Start of SUPPLIED PASSAGE
The 2008 Farm Bill, due to be rewritten this year, has provided $4.9 billion
per year with most of it going to big agricultural operations, like
Cargill and ADM (Archer Daniels Midland)
the largest grain producer in the world and whose earnings annually are in the
tens of billions. Very little money actually gets to small farms.
·
Instead of farm subsidies that promote
industrial farming tailored to emergent nations, let’s increase funding for
programs that support local and regional food production. Let’s subsidize what we want to eat, not what
sells abroad.
·
Agricultural colleges must receive funding to
study the impacts of locally produced foods on local and regional economies,
human health, and the environment. It’s
important for us to stay firmly abreast and ahead in agricultural science.
·
Avoid buying foreign grown, imported
produce. Why buy apples and pears from
South America or grapes from Chile? Eat
seasonally available foods grown in the U.S., Canada, or Mexico: apples,
potatoes, and squash in the fall and winter; leaf crops, berries, and beets in
spring and summer.
End of SUPPLIED PASSAGE
Start of EXCERPTED DATA
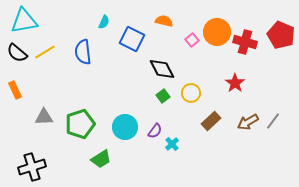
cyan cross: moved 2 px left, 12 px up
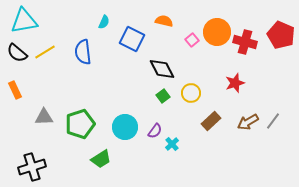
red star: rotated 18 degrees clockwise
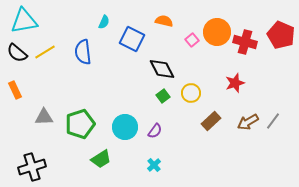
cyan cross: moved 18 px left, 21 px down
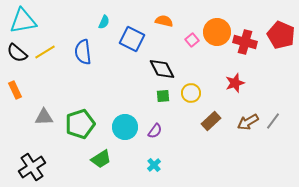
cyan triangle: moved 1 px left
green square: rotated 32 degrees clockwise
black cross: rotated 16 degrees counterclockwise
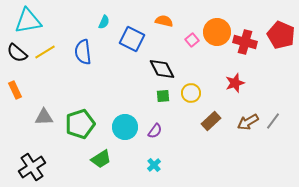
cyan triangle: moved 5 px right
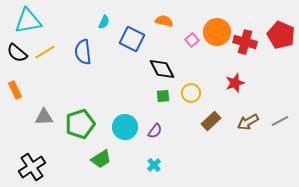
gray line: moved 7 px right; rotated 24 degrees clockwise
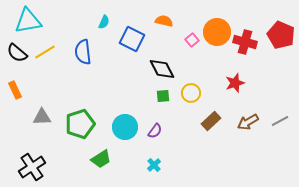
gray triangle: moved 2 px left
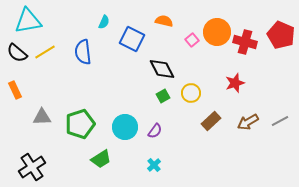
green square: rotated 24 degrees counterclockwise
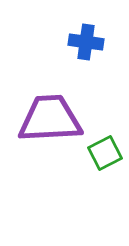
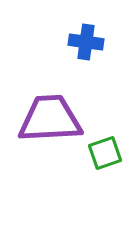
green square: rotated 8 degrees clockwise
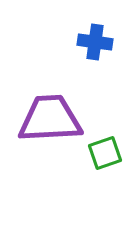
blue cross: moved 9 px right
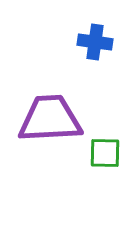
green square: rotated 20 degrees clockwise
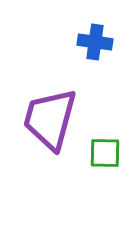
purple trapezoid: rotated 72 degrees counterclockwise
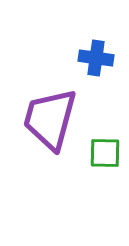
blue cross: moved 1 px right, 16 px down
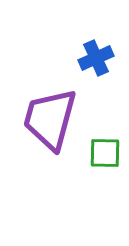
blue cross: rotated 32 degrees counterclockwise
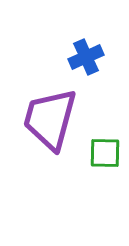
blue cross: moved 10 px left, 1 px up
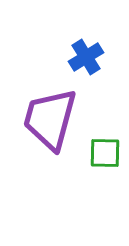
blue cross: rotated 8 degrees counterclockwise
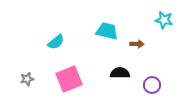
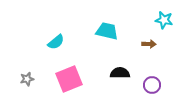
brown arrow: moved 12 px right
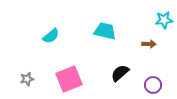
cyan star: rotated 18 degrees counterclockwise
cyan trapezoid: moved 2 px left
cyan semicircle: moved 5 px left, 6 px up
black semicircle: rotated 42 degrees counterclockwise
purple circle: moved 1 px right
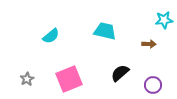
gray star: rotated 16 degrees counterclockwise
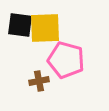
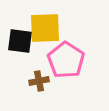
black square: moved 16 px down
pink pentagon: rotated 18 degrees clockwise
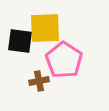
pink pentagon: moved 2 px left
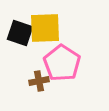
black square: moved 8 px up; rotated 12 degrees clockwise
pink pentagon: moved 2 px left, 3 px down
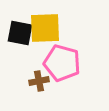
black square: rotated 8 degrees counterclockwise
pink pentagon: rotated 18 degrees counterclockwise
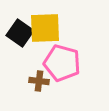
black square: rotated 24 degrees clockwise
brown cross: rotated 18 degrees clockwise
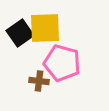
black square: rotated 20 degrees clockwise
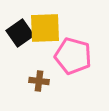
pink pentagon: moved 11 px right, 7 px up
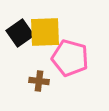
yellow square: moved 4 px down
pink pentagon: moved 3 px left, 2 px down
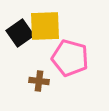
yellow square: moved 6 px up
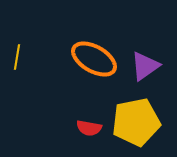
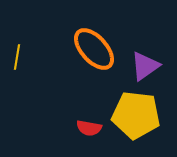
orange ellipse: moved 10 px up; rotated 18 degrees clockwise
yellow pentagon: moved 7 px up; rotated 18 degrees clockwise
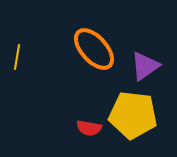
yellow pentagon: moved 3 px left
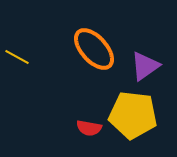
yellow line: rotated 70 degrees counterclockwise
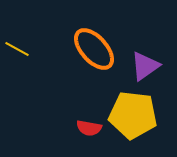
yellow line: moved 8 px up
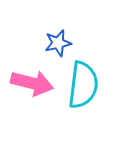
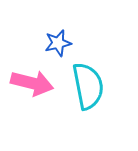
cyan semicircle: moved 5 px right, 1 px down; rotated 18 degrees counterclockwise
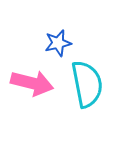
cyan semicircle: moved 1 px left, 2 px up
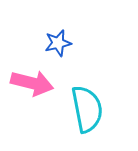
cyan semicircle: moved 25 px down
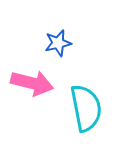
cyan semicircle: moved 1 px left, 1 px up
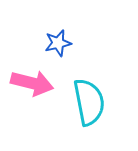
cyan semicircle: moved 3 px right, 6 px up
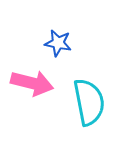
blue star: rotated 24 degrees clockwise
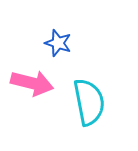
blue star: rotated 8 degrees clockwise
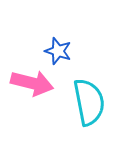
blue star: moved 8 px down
End of EXCERPTED DATA
Start of EXCERPTED DATA
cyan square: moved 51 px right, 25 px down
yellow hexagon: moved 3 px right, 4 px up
End of EXCERPTED DATA
## THE PROBLEM:
Answer these questions from the text on farm policy and local food:
(a) How much per year has the 2008 Farm Bill provided?
(b) What impacts should agricultural colleges receive funding to study?
(c) Which foods does the text name for spring and summer?
The rows are separate material, unrelated to the text on farm policy and local food.

## FULL SOLUTION:
(a) $4.9 billion per year.
(b) The impacts of locally produced foods on local and regional economies, human health, and the environment.
(c) Leaf crops, berries, and beets.